So, this Kevin Durant-Kawhi Leonard thing.
First, Durant responded to a tweet saying Leonard was better than Paul George, saying “you trippin bro.” Durant was then asked if he thought Leonard would be doing the same thing in Indiana.
“No. He doing work like this because of the system. Put Paul George on the Spurs and what would happen?”
A lot of people have seen this as shade, or even slander. Leonard was on his way to winning Finals MVP that night, putting up three consecutive incredible performances. Durant deleted the tweets, but it became A Thing with radio shows and talking heads everywhere hammering on it.
So Durant clarified his tweets with a Facebook post (since deleted) on Tuesday:
“This the last time I’m gonna talk about this. I did not hate on Kawhi Leonard, quite honestly if you knew me or been around me, you would see how excited I was for such a young humble guy. But the world loves conflict I see. I really gave major props to Coach Pop and the whole staff for putting those guys in great positions to be successful. I’ve realized you can’t say anything about a champion so if I hurt anybody’s feeling I apologize (I really don’t) but you get my drift.”
Let’s put aside the Leonard-or-George debate, because that’s kind of a waste of time, and look at the larger picture.

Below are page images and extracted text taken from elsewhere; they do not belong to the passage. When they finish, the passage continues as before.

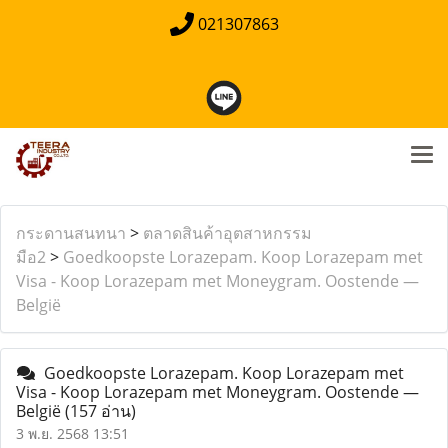
021307863
กระดานสนทนา
>
ตลาดสินค้าอุตสาหกรรม
มือ2
>
Goedkoopste Lorazepam. Koop Lorazepam met
Visa - Koop Lorazepam met Moneygram. Oostende —
België
Goedkoopste Lorazepam. Koop Lorazepam met
Visa - Koop Lorazepam met Moneygram. Oostende —
België
(157 อ่าน)
3 พ.ย. 2568 13:51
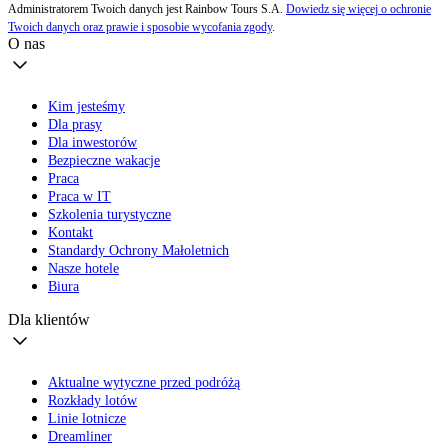
Administratorem Twoich danych jest Rainbow Tours S.A.
Dowiedz się więcej o ochronie
Twoich danych oraz prawie i sposobie wycofania zgody
.
O nas
Kim jesteśmy
Dla prasy
Dla inwestorów
Bezpieczne wakacje
Praca
Praca w IT
Szkolenia turystyczne
Kontakt
Standardy Ochrony Małoletnich
Nasze hotele
Biura
Dla klientów
Aktualne wytyczne przed podróżą
Rozkłady lotów
Linie lotnicze
Dreamliner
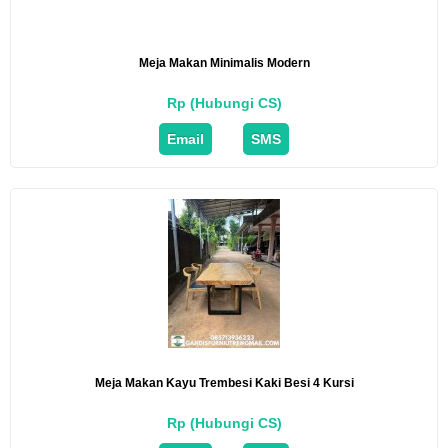
Meja Makan Minimalis Modern
Rp (Hubungi CS)
Email
SMS
Meja Makan Kayu Trembesi Kaki Besi 4 Kursi
Rp (Hubungi CS)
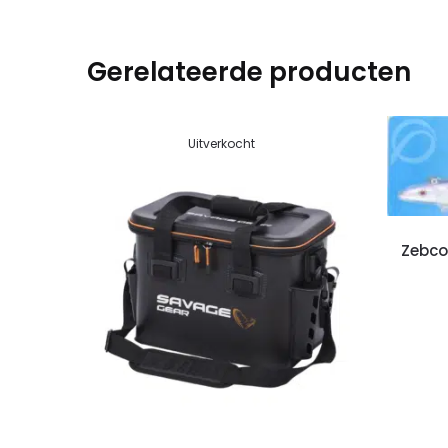
Gerelateerde producten
Uitverkocht
Zebco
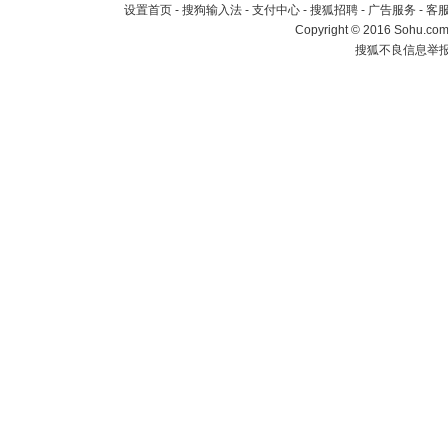
设置首页
-
搜狗输入法
-
支付中心
-
搜狐招聘
-
广告服务
-
客
Copyright
©
2016 Sohu.com 
搜狐不良信息举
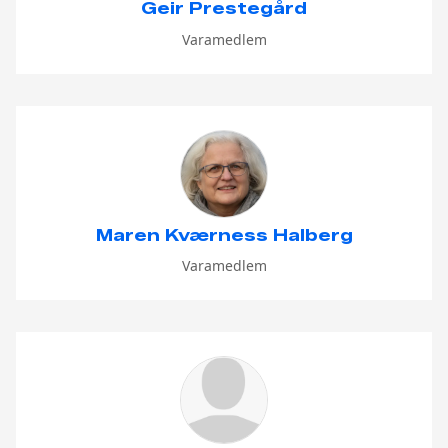
Geir Prestegård
Varamedlem
Maren Kværness Halberg
Varamedlem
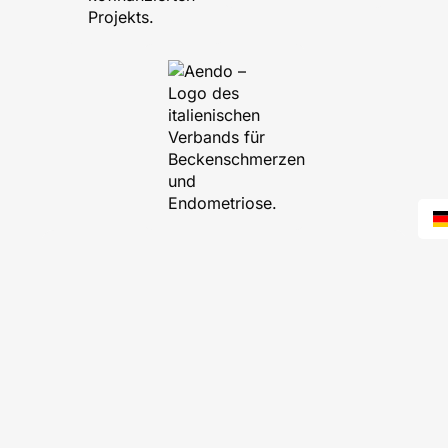
Von unseren Ärztinnen und
Ärzten geprüft
Jede KI-Antwort basiert auf medizinischen
Quellen, die von unseren Ärztinnen und
Ärzten geprüft sind. Entwickelt für hohe
Genauigkeit, schon ab deiner ersten
Nachricht.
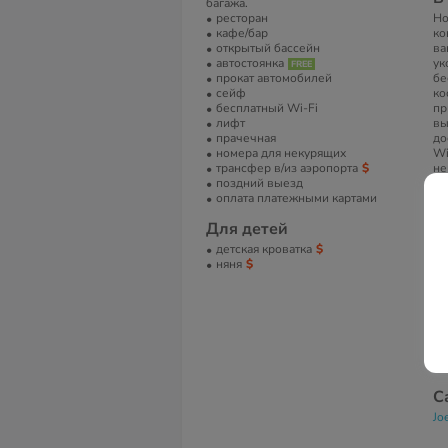
багажа.
ресторан
Но
кафе/бар
ко
открытый бассейн
ва
автостоянка
ук
прокат автомобилей
бе
сейф
ко
бесплатный Wi-Fi
пр
лифт
вы
прачечная
до
номера для некурящих
Wi
трансфер в/из аэропорта
не
поздний выезд
пи
оплата платежными картами
А
Для детей
Ma
детская кроватка
Be
няня
Ла
Т
(+
Е
re
С
Jo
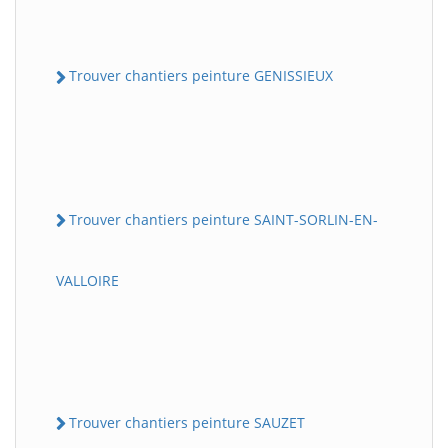
Trouver chantiers peinture GENISSIEUX
Trouver chantiers peinture SAINT-SORLIN-EN-
VALLOIRE
Trouver chantiers peinture SAUZET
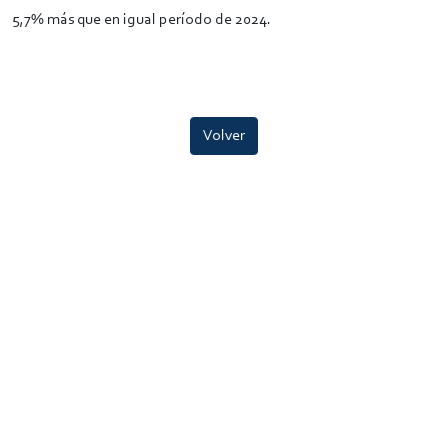
5,7% más que en igual período de 2024.
Volver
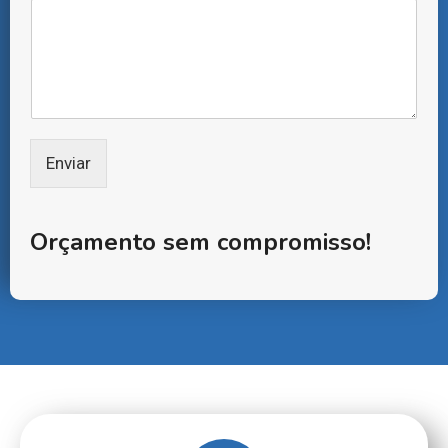
f
o
n
e
*
Enviar
Orçamento sem compromisso!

What’s frustrating about this from Durant’s perspective is that we all crave transparency and honesty from professional athletes. Coachspeak and cliches are boring, but candidness is like gold.
Except for when a player actually does it. Because then everyone just lines up to get their own shots in. If you ever get frustrated with players not saying anything, this is why. Because why be honest about anything and set yourself up to become a target of talking heads looking for topics?
Durant is a huge fan of the NBA. He’s just like you and me. He loves to watch games, he loves to play 2K, he loves to discuss and argue and debate with his friends. He’s a 25-year-old guy that loves sports. Obviously he’s in a different kind of position than your standard fan, because when you say something dumb like Kyle Lowry is better than Chris Paul, you don’t have websites waiting to make a headline out of it. Your friends just call you an idiot.
Besides, the point Durant was making is actually pretty relevant. Tom Ziller of SB Nation wrote a great piece about how Kawhi Leonard is as responsible for Kawhi Leonard’s success as anyone else. But there is something to be said about what an organization and environment does to help cultivate that talent. I wrote about this a while ago, but David Thorpe has this great thing he calls “royal jelly” which is essentially that special something inside a player that makes him great regardless of where he is or the situation he’s in. LeBron, Durant, Kobe, Rose, Duncan, etc.
But sometimes, a team has to help with that royal jelly. I think Russell Westbrook is a good example. Say he was drafted by the Bucks and ended up in a losing, dysfunctional situation. He had a coach and front office that wasn’t sold on his position, and wasn’t patient enough to let him play through the hard parts. Westbrook’s work ethic is absurd, but he needed a safe, encouraging environment to explode the way he has. Otherwise, he might’ve become his own worst enemy.
I think some of that is applicable with Leonard and the Spurs. He stepped into a situation where he could let his skillset (defense) put him on the floor, while he developed the rest of his game with one of the best coaching staffs in the world. Compare Michael Kidd-Gilchrist to Leonard. Similar players, with similar skills. One was just named Finals MVP. The other a lot of people see as a bust. Leonard had his shot overhauled by shooting coach Chip Engelland, and now is a legit offensive threat. Kidd-Gilchrist’s shot still looks like a full body dry heave. What if their roles were reversed?
Basically all that happened here is that Durant got another lesson in just keeping to himself. Twitter is more of a problem for players than a help, especially for the ones like Durant who have a spotlight placed on everything they say. Some even went as far to slam Durant because he’s not allowed to talk about a champion like that when he hasn’t won anything. Which by that logic, means Charles Barkley shouldn’t have a job.